» **Passage**
□ □ □

Jakarta has been called a study in contrasts: traditional and modern; rich and poor; spiritual and wordly stand side by side in this bustling metropolis. Among the 12 million people who call Jakarta home, one finds representatives of the many diverse ethnic and cultural groups which shape Indonesia, a reminder of the nation’s motto: ’‘Unity and Diversity’.
You may have to search high and low in this multi-cultural collage to find one of the proud ethnic Jakartans, called ‘Orang Betawi’. Their language, Betawi Malay, spoken by older people born and bred in Jakarta, and modern Jakarta Malay, a slang form spoken by the younger generation and migrants.
Jakarta is the port of entry for many tourists and business people. It is home to a dynamic contrast between Western-style skyscrapers, modern urban lifestyles and traditional Indonesian culture. Its rapid growth into a metropolitan city reflects the economic, political, social and industrial development of the nation.
In recent years, Jakarta has expanded its facilities for visitor with luxury hotel, fine restaurants, exciting nightlife and modern shopping centers. It contains many tourist attractions such as Taman Mini Indonesia Indah (Beautiful “Indonesia in Miniature” Park), restored colonial period buildings, island resort in the Pulau Seribu (Thousand Islands), and an extensive beach recreation complex called Ancol.

□ □ □

» **Source material**
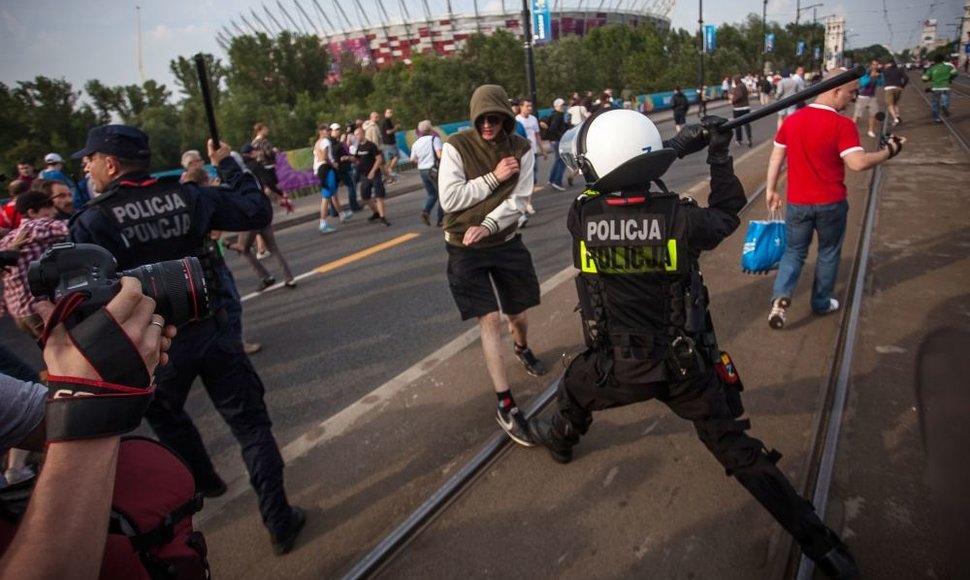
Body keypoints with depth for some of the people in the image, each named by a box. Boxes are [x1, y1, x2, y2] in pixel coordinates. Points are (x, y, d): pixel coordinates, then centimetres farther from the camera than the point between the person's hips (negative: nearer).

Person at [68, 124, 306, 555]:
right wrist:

□ □ □

» **Required action**
Pick up the passage about Jakarta after its final sentence and carry it further. These lines have no connection to the Jakarta passage.

» **Reply to the task**
The nation’s capital, Jakarta has a remarkable history as a trading center strated as a small harbour town called Sunda Kelapa, but its actual founding dates back to the year 1527, when it was named Jayakarta by Fatahillah of the neighbouring Sultanate of Banten.
The name Jayakarta Means City of Great Victory. During the 17th century it served as the capital of Dutch east indies with the name Batavia. Reminders of this period can still be seen today in the architecture of some of the northern parts of the city.
When Indonesian independence was finally secured it was renamed Jakarta, and served today as the centre of government, business and industry, spreading over an area of more than 650 sq.km (410 sq miles).
Jakarta’s architecture reflects the history of outside influences which came and left their mark on this vital seaport city. The Taman Fatahillah Restoration Project, begun in the early 1970’s, has restored one of the oldest section of Jakarta, known as Old Batavia or Kota, to one of the most picturesque areas of the entire city.
An old Portuguese Church and warehouse have been reincarnated as living museum. The old Supreme Court building is now the National Museum of fine Arts and houses part of superb Chinese porcelain collection of former Vice-President Adam Malik.
The old Town Hall has become the Jakarta Museum, displaying such rare items as old Indonesia in historical documents and Dutch period furniture. Even the city’s tower clock was returned to England to be repaired under its life time guarantee, a lifetime which has now stretched over hunderd of years!
As Indonesia’s main gateway, Jakarta’s Soekarno Hatta International Airport is the central transportation hub of Indonesia. It serves a growing number of international airlines and is the nexus point for domestic flight across the vast expanse of the archipelago. Local transport of all form within the city is readily available.
The National Monument (Monas)
The National Monument is one of the many monuments built during the Soekarno era of fierce nationalism. The 137 – metre tall table marble obelisk is topped with aflame coated with 35 kgs of gold, and represents the people’s determination to achieve freedom.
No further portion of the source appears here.